Transcribe all of the entries below exactly. Leave out the pictures.

BEGIN

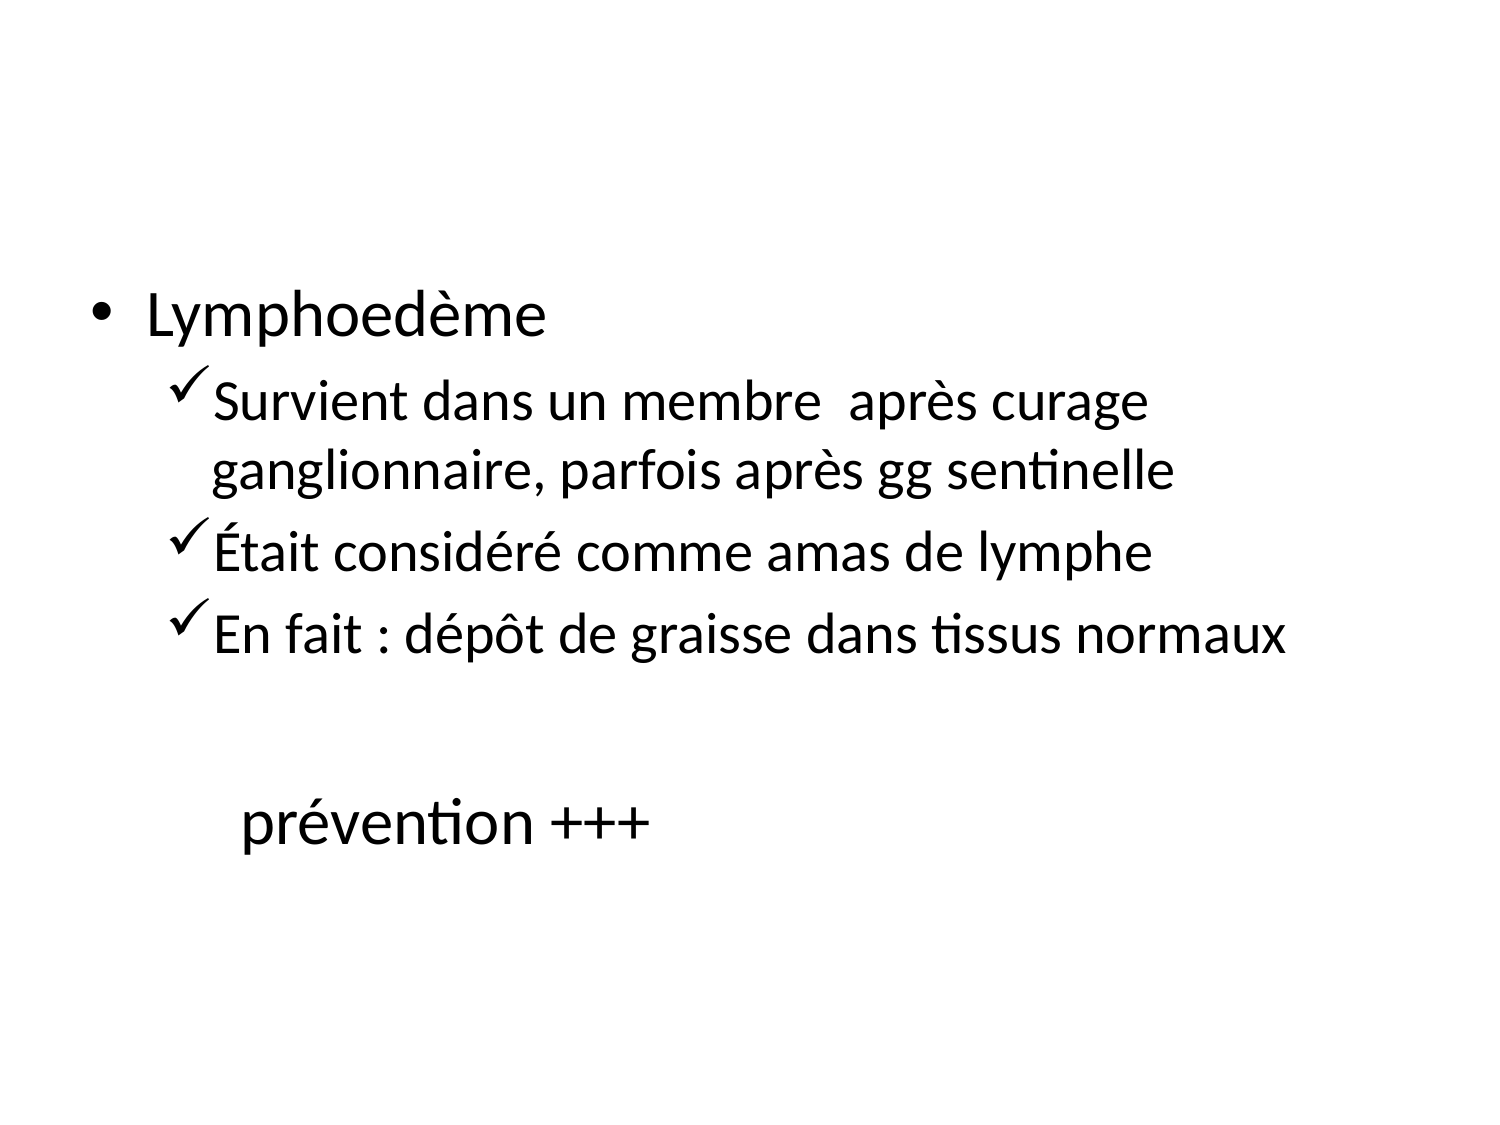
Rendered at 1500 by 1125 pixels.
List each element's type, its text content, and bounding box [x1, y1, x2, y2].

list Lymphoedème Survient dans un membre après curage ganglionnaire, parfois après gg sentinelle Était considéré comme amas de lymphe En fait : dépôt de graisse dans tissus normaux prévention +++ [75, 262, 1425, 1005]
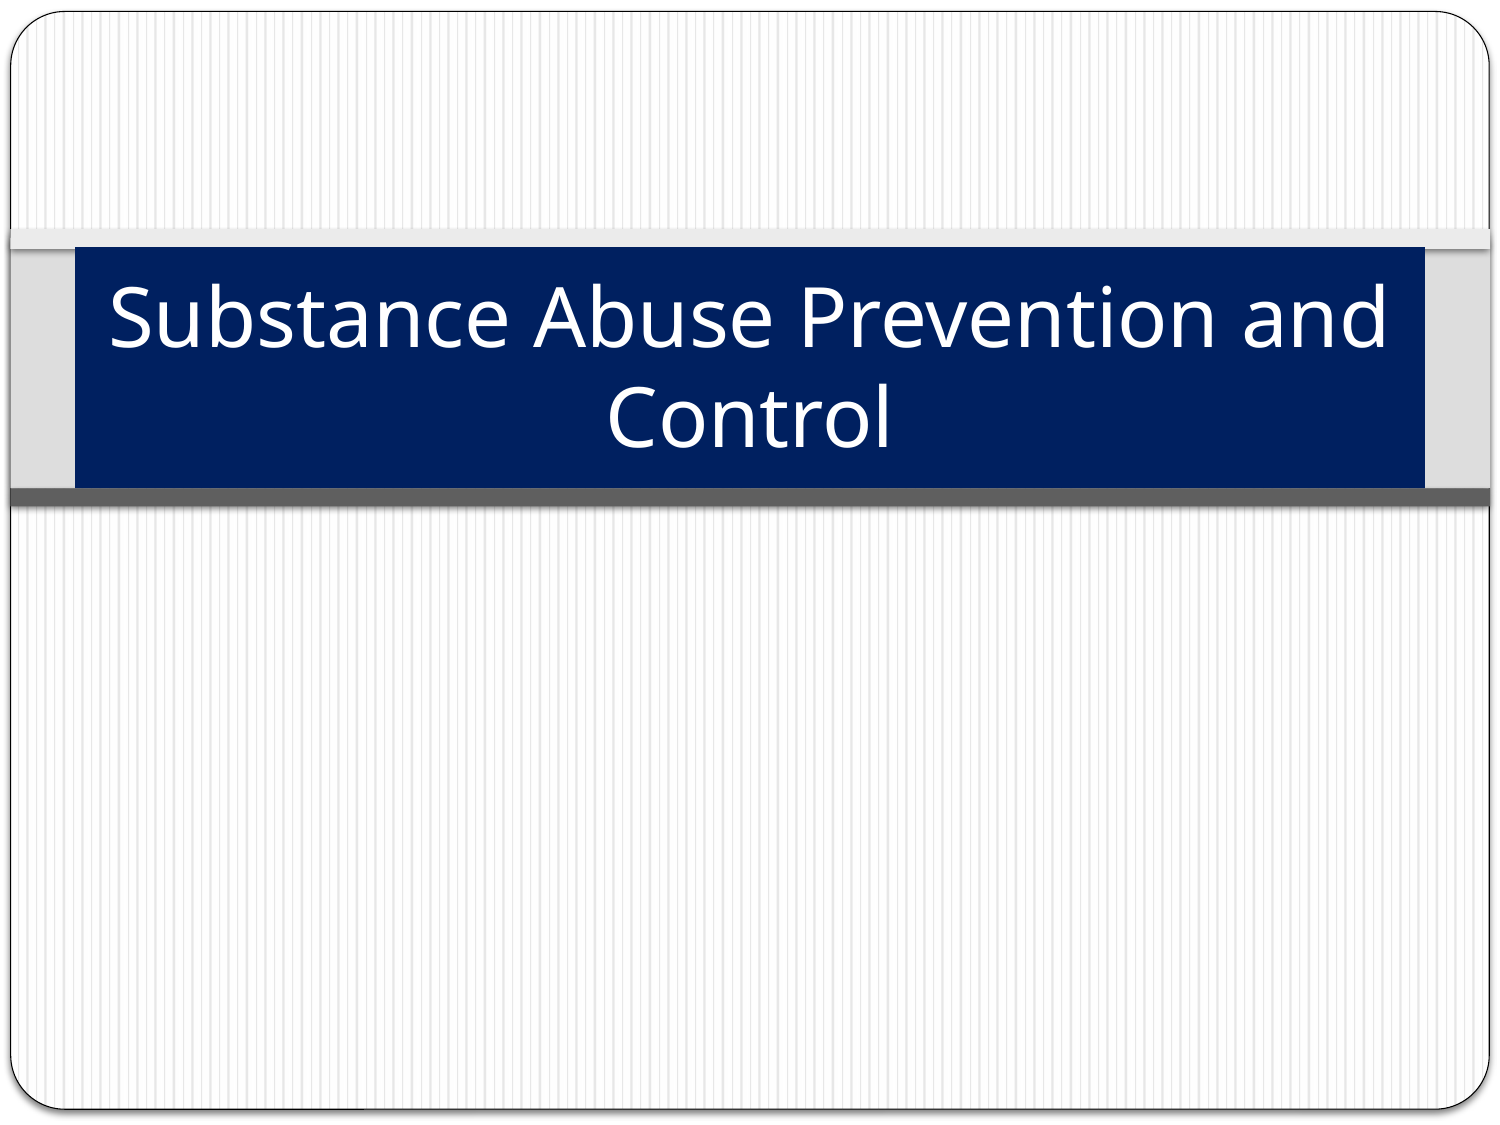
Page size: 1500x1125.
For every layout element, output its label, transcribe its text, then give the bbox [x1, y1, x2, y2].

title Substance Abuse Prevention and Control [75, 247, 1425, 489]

END

-- Response area --
Rendered at 1500 by 1125 pixels.
List each element's type, its text content, and bounding box [x1, y1, x2, y2].

list Lymphoedème Survient dans un membre après curage ganglionnaire, parfois après gg sentinelle Était considéré comme amas de lymphe En fait : dépôt de graisse dans tissus normaux prévention +++ [75, 262, 1425, 1005]
Page size: 1500x1125.
For every layout element, output its label, transcribe its text, then give the bbox [x1, y1, x2, y2].

title Substance Abuse Prevention and Control [75, 247, 1425, 489]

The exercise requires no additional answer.